All of this leaves five to battle out the relegation places. Fulham have spent reasonably well this summer, bringing in John Paintsil and Bobby Zamora from West Ham United, Zoltan Gera from West Bromwich Albion and Mark Schwarzer from Middlesbrough, amongst others. Rou Hodgson performed a miracle in keeping them up last season, and David Healy MBE needs to discover his scoring form for Northern Ireland in the Premier League. West Bromwich Albion, I rather suspect, are too good to go down yet again. They’ll have to be tougher than they were in the Championship last season, when they had a tendency to concede goals needlessly (and there are those – of which I am not one – who might question whether Scott Carson is the man to prevent more of that), but Luke Moore is a good signing from Aston Villa. Wigan Athletic scrambled clear on the last day of last season but, in spite of spending a little money this summer, one has to question whether they can steer clear of the drop. The other two newly-promoted teams, however, have an uphill struggle to stay up, although neither of them surely will be as bad as Derby County were last season. Stoke City have, in Dave Kitson, a decent new striker (though he wasn’t good enough to keep Reading up last year), but are woefully under-equipped in other areas. Expect loan signings galore if they have the sort of start that we all anticipate them having. Finally, the prognosis is arguably even worse for Hull City. Their new signings – including Bernard Mendy, Geovanni, Anthony Gardner and Peter Halmosi – are imaginitive, but it seems likely that they will also struggle from a lack of quality in key positions up front, though they surely will get more than eleven points this season.

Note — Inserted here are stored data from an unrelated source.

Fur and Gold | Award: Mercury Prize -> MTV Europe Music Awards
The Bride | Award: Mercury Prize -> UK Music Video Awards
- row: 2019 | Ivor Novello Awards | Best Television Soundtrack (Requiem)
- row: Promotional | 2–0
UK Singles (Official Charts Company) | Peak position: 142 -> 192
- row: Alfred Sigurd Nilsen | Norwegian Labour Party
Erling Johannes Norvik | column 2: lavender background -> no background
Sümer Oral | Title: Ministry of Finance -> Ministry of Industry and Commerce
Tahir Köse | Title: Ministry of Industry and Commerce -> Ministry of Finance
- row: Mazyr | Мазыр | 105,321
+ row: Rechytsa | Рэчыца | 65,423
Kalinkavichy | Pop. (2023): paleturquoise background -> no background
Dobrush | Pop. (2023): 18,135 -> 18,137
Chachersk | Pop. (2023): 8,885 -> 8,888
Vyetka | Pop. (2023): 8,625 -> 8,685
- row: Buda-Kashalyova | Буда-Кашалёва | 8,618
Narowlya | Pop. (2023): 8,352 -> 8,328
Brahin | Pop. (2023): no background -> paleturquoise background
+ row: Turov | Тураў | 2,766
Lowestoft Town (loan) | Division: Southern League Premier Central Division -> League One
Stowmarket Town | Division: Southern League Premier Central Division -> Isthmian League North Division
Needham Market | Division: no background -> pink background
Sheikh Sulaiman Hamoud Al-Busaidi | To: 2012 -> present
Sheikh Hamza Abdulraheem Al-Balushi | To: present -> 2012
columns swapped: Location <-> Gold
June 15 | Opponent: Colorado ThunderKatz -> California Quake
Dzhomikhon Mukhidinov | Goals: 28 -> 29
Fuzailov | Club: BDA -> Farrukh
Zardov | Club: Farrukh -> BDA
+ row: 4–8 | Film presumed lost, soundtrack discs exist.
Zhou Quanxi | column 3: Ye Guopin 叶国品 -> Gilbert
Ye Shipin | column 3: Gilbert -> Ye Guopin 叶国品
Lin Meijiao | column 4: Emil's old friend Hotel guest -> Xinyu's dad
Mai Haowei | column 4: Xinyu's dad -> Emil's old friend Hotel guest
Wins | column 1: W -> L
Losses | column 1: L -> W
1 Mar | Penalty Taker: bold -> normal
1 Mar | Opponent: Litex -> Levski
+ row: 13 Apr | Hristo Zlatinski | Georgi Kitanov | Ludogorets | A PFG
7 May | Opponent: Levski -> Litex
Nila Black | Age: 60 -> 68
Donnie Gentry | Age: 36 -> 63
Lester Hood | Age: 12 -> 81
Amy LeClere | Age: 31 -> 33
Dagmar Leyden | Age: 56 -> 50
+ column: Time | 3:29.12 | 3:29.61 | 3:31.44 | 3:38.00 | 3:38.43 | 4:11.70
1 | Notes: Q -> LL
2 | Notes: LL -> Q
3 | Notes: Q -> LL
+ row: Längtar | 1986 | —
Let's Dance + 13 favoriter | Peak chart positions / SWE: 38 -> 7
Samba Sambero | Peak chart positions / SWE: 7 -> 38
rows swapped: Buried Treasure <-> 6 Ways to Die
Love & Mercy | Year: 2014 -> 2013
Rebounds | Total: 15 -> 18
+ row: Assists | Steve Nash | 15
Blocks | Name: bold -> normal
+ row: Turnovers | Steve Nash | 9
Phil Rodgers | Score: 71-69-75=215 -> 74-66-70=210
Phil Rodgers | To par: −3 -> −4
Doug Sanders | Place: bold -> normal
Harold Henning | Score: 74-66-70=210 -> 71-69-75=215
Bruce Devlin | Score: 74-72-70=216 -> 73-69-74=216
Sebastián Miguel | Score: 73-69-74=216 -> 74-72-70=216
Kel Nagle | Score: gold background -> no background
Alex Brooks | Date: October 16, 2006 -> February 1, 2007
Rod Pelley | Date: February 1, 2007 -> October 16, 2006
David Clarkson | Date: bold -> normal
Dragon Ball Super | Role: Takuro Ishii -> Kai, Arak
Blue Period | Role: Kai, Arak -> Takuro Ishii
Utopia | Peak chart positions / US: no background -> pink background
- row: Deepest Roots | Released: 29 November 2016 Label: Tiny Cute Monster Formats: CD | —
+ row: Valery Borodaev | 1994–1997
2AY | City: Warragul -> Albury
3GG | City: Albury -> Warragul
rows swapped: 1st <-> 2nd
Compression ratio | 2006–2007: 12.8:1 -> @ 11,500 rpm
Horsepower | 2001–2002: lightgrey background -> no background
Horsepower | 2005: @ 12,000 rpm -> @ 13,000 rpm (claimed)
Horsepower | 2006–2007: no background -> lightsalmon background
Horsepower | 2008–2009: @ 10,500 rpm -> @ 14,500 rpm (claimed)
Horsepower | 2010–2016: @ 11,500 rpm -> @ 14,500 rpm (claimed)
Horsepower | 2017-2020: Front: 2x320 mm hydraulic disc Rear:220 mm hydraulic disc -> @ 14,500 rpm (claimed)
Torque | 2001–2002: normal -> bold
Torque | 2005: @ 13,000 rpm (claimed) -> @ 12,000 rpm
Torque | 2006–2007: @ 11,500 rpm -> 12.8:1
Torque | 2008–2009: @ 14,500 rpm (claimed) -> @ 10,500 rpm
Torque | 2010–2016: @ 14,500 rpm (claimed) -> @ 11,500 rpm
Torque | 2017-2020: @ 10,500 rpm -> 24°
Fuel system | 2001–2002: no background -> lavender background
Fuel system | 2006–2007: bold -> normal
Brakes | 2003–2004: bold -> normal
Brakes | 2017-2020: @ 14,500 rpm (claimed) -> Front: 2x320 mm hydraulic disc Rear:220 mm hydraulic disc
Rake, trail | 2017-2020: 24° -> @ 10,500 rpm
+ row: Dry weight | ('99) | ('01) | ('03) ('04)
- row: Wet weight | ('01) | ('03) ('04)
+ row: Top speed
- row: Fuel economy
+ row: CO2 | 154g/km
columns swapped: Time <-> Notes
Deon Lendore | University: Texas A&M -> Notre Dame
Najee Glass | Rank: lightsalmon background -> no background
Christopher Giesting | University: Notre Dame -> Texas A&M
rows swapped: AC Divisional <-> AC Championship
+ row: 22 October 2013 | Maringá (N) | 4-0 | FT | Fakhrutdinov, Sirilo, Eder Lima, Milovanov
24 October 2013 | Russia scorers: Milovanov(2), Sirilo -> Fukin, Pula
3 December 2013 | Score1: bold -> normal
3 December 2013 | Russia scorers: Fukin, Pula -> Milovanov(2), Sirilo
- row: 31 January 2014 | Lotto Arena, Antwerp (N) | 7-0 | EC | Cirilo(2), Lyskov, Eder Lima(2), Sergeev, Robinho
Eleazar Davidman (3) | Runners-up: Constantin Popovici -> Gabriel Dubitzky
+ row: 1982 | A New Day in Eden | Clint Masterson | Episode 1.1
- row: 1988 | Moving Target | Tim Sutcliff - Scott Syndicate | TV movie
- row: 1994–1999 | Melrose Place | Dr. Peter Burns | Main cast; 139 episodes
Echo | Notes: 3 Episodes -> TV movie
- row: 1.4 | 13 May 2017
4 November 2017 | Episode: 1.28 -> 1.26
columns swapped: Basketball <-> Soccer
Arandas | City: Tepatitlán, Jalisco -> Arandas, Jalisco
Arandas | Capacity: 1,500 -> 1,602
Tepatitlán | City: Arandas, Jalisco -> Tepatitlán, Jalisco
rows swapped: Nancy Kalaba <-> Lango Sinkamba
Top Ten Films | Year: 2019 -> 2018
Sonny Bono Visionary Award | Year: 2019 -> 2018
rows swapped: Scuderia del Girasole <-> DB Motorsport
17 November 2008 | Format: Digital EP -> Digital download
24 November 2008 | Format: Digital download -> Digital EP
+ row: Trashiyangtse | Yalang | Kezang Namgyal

It would be highly desirable if one of the clubs could bust itself free of the straitjackets described above, but it’s difficult to see where this is going to come from, short of a major, major collapse at one of our dear, beloved basket case clubs. Much as Hull City and Stoke City will garner the support of the neutral, mere goodwill cannot paper over the cracks within their squads, although we should perhaps be at least grateful that these clubs are being carefully run, rather than running up bills that not even a season in the Premier League can cover. At the top of the table, get ready for another eight months of chest-beating, shouting and gurning. You all know the routine by now.